Re: [OMPI users] Setting LD_LIBRARY_PATH for orted

2017-08-22 Thread Jackson, Gary L.
Yup. It looks like I’m stuck with .bashrc.

Thank you all for the suggestions.

-- 
Gary Jackson, Ph.D.
Johns Hopkins University Applied Physics Laboratory

On 8/22/17, 1:07 PM, "users on behalf of r...@open-mpi.org" 
<users-boun...@lists.open-mpi.org on behalf of r...@open-mpi.org> wrote:

I’m afraid not - that only applies the variable to the application, not the 
daemons.

Truly, your only real option is to put something in your .bashrc since you 
cannot modify the configure.

Or, if you are running in a managed environment, you can ask to have your 
resource manager forward your environment to the allocated nodes.

> On Aug 22, 2017, at 9:10 AM, Bennet Fauber <ben...@umich.edu> wrote:
> 
> Would
> 
>$ mpirun -x LD_LIBRARY_PATH ...
> 
> work here?  I think from the man page for mpirun that should request
> that it would would export the currently set value of LD_LIBRARY_PATH
> to the remote nodes prior to executing the command there.
> 
> -- bennet
> 
    > 
    > 
> On Tue, Aug 22, 2017 at 11:55 AM, Jackson, Gary L.
> <gary.jack...@jhuapl.edu> wrote:
>> I’m using a build of OpenMPI provided by a third party.
>> 
>> --
>> Gary Jackson, Ph.D.
>> Johns Hopkins University Applied Physics Laboratory
>> 
>> On 8/21/17, 8:04 PM, "users on behalf of Gilles Gouaillardet" 
<users-boun...@lists.open-mpi.org on behalf of gil...@rist.or.jp> wrote:
>> 
>>Gary,
>> 
>> 
>>one option (as mentioned in the error message) is to configure Open 
MPI
>>with --enable-orterun-prefix-by-default.
>> 
>>this will force the build process to use rpath, so you do not have to
>>set LD_LIBRARY_PATH
>> 
>>this is the easiest option, but cannot be used if you plan to relocate
>>the Open MPI installation directory.
>> 
>> 
>>an other option is to use a wrapper for orted.
>> 
>>mpirun --mca orte_launch_agent /.../myorted ...
>> 
>>where myorted is a script that looks like
>> 
>>#!/bin/sh
>> 
>>export LD_LIBRARY_PATH=...
>> 
>>exec /.../bin/orted "$@"
>> 
>> 
>>you can make this setting system-wide by adding the following line to
>>/.../etc/openmpi-mca-params.conf
>> 
>>orte_launch_agent = /.../myorted
>> 
>> 
>>Cheers,
>> 
>> 
>>Gilles
>> 
>> 
>>On 8/22/2017 1:06 AM, Jackson, Gary L. wrote:
>>> 
>>> I’m using a binary distribution of OpenMPI 1.10.2. As linked, it
>>> requires certain shared libraries outside of OpenMPI for orted itself
>>> to start.
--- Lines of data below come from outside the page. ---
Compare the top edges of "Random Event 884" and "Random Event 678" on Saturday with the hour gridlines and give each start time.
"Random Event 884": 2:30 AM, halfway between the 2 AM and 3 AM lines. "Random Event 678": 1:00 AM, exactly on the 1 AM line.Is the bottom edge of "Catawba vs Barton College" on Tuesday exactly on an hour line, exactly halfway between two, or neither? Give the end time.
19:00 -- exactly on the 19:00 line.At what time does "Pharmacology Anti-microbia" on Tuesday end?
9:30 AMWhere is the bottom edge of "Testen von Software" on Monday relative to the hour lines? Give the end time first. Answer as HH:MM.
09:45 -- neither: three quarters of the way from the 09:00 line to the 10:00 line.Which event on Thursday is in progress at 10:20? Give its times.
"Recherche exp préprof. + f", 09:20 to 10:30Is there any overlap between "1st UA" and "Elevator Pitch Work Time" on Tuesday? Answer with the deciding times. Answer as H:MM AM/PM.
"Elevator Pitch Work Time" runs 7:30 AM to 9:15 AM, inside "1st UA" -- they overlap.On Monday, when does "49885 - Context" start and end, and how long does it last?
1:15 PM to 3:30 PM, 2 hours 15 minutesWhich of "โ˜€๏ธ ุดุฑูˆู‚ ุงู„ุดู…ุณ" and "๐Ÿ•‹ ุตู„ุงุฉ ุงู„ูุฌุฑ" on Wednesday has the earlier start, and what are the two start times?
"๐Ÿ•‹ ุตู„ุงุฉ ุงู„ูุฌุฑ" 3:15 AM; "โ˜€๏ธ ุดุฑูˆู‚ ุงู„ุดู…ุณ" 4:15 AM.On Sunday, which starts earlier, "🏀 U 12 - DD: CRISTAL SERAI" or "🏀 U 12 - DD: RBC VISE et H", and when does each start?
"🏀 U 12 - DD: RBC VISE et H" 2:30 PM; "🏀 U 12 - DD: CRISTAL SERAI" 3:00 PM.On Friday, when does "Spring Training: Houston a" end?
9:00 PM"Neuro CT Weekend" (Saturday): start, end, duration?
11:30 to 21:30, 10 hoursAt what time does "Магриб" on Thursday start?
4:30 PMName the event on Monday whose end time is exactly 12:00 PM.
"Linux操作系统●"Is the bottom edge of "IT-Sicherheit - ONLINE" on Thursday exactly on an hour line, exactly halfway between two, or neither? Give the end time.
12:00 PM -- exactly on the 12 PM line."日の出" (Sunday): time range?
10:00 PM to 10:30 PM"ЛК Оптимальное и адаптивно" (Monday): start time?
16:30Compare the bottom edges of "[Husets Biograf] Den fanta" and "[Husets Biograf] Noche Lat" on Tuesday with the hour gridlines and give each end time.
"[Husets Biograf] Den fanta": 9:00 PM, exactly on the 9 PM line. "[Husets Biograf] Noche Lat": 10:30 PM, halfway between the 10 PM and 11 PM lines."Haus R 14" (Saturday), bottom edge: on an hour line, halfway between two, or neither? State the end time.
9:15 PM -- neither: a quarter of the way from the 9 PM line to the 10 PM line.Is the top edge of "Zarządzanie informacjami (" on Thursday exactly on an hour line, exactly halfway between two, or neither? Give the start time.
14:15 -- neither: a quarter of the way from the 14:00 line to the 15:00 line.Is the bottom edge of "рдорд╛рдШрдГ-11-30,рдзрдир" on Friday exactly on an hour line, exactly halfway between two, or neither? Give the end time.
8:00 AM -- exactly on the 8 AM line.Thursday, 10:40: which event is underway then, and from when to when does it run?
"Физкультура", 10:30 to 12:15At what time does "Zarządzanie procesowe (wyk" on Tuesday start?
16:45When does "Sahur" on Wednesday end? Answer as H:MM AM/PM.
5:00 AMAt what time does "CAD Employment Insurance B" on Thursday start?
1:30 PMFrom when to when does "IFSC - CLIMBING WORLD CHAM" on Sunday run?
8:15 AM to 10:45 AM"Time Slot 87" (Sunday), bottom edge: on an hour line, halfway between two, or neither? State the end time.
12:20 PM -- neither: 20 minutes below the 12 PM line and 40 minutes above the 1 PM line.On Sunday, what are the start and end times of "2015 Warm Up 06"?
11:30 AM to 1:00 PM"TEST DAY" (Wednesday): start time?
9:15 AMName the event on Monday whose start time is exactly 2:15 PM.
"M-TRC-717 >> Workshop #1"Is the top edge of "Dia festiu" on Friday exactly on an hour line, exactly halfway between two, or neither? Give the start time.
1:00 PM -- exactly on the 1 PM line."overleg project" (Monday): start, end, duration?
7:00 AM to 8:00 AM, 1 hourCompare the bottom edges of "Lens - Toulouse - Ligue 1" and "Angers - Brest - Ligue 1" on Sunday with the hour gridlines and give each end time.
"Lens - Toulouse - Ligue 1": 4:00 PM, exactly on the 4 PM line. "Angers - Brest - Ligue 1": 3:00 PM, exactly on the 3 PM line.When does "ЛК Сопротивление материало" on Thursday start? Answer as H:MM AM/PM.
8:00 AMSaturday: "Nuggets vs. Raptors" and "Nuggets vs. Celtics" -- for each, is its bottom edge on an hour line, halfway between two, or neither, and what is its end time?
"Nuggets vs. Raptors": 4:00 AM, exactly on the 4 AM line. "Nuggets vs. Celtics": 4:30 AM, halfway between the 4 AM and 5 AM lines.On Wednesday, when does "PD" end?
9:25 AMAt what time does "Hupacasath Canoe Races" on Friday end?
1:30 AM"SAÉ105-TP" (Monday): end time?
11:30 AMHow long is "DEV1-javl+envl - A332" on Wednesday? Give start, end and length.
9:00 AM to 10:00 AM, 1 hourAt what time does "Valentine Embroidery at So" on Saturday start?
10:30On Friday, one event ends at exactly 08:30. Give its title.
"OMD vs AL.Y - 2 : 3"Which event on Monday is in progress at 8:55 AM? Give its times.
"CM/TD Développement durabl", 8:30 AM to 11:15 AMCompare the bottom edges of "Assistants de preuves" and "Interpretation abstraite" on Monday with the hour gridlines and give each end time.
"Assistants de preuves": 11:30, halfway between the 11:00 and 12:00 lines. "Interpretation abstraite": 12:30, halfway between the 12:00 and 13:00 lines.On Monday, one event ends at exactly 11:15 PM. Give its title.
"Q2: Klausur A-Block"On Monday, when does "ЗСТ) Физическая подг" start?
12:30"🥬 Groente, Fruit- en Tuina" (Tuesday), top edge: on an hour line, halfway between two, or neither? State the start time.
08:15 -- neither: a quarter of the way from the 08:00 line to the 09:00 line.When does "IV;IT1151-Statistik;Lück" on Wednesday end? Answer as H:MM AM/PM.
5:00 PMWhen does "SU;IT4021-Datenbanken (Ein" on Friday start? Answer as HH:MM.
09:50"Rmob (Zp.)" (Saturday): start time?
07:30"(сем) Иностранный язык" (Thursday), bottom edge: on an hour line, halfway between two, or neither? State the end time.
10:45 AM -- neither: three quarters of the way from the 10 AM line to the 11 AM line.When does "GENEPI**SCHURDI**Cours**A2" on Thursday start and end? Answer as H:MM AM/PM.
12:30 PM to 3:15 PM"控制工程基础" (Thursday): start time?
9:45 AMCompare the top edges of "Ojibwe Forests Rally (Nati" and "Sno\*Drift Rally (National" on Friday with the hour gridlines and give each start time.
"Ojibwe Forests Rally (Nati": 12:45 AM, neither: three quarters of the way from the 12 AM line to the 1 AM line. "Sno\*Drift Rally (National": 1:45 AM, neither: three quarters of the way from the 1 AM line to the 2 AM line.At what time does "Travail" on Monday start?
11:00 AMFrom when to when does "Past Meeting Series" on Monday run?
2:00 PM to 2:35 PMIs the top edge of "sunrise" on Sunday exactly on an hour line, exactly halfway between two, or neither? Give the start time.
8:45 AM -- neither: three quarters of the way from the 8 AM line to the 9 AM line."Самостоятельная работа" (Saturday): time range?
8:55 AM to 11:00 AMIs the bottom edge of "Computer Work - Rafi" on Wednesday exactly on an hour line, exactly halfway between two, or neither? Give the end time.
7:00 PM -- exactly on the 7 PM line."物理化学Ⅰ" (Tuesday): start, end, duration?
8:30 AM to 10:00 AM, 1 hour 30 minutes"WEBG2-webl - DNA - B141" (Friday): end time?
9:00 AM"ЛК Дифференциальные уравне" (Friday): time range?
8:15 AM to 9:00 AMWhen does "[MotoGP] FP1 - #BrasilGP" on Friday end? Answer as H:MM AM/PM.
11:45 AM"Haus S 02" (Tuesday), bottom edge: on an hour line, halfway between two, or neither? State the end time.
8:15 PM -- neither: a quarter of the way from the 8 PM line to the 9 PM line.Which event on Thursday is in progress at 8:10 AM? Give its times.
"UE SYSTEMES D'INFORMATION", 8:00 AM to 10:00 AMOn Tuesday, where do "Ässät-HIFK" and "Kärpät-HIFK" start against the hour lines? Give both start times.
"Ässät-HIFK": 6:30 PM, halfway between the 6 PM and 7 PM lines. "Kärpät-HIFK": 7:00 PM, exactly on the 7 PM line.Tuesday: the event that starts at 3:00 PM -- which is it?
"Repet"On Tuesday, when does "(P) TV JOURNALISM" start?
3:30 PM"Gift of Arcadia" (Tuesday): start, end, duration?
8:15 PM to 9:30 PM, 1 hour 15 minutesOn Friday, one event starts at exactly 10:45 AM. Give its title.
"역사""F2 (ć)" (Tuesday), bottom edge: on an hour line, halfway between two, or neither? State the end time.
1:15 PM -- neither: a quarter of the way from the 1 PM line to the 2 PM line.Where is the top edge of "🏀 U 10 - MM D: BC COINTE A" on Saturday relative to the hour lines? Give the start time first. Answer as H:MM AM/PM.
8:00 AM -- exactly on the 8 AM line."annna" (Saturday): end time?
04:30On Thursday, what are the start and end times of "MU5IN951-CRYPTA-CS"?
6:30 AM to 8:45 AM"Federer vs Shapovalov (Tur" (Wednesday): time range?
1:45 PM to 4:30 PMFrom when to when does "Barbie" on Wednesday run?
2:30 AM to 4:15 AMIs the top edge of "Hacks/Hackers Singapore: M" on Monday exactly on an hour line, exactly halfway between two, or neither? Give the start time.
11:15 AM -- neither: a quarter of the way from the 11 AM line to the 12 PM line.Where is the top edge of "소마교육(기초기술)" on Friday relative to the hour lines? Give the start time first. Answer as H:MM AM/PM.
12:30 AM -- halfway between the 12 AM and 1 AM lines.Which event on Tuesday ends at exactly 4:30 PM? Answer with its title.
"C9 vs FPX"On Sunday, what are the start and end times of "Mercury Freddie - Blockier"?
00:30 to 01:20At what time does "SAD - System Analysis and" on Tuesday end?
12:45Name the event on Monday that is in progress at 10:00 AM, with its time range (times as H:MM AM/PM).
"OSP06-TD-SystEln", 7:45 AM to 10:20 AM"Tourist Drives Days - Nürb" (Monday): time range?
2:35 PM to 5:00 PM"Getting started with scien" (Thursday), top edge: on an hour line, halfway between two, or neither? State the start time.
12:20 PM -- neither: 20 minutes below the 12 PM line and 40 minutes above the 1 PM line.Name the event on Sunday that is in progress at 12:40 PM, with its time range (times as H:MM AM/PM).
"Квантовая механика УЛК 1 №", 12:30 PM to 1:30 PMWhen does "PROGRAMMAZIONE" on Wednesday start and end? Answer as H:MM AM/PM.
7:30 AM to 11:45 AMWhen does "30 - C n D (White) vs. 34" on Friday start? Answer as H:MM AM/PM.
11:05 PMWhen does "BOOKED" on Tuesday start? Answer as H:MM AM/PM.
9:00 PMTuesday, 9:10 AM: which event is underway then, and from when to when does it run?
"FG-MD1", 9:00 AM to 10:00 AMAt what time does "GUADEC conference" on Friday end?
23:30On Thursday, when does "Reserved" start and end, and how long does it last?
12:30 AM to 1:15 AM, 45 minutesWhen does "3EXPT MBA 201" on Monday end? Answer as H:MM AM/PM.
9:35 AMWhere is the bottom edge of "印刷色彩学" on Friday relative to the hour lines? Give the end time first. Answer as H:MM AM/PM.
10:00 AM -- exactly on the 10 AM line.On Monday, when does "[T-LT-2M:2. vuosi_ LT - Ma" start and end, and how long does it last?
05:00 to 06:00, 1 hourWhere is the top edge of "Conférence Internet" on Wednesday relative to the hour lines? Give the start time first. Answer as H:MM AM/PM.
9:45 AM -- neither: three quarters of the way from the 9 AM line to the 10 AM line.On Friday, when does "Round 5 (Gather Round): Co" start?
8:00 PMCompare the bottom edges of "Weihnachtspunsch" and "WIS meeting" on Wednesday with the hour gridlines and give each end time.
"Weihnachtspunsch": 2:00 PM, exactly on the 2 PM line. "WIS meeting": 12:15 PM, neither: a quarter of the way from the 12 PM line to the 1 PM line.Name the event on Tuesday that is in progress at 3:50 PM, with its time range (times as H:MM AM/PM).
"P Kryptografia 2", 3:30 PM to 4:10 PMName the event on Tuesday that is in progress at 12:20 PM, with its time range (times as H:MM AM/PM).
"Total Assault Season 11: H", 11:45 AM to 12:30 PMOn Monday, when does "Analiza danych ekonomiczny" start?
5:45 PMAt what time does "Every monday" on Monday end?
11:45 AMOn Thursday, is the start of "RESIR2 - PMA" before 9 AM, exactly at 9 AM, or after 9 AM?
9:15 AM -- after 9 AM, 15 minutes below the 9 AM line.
So, passing in LD_LIBRARY_PATH with the “-x” flag to mpirun
>>> doesn’t do anything:
>>> 
>>> $ mpirun –hostfile ${HOSTFILE} -N 1 -n 2 -x LD_LIBRARY_PATH hostname
>>> 
>>> /path/to/orted: error while loading shared libraries: LIBRARY.so:
>>> cannot open shared object file: No such file or directory
>>> 
>>> 
--
>>> 
>>> ORTE was unable to reliably start one or more daemons.
>>> 
>>> This usually is caused by:
>>> 
>>> * not finding the required libraries and/or binaries on
>>> 
>>> one or more nodes. Please check your PATH and LD_LIBRARY_PATH
>>> 
>>> settings, or configure OMPI with --enable-orterun-prefix-by-default
>>> 
>>> * lack of authority to execute on one or more specified nodes.
>>> 
>>> Please verify your allocation and authorities.
>>> 
>>> * the inability to write startup files into /tmp
>>> (--tmpdir/orte_tmpdir_base).
>>> 
>>> Please check with your sys admin to determine the correct location to 
use.
>>> 
>>> * compilation of the orted with dynamic libraries when static are 
required
>>> 
>>> (e.g., on Cray). Please check your configure cmd line and consider using
>>> 
>>> one of the contrib/platform definitions for your system type.
>>> 
>>> * an inability to create a connection back to mpirun due to a
>>> 
>>> lack of common network interfaces and/or 

Re: [OMPI users] Setting LD_LIBRARY_PATH for orted

2017-08-22 Thread Jackson, Gary L.
I’m using a build of OpenMPI provided by a third party.

-- 
Gary Jackson, Ph.D.
Johns Hopkins University Applied Physics Laboratory

On 8/21/17, 8:04 PM, "users on behalf of Gilles Gouaillardet" 
<users-boun...@lists.open-mpi.org on behalf of gil...@rist.or.jp> wrote:

Gary,


one option (as mentioned in the error message) is to configure Open MPI 
with --enable-orterun-prefix-by-default.

this will force the build process to use rpath, so you do not have to 
set LD_LIBRARY_PATH

this is the easiest option, but cannot be used if you plan to relocate 
the Open MPI installation directory.


an other option is to use a wrapper for orted.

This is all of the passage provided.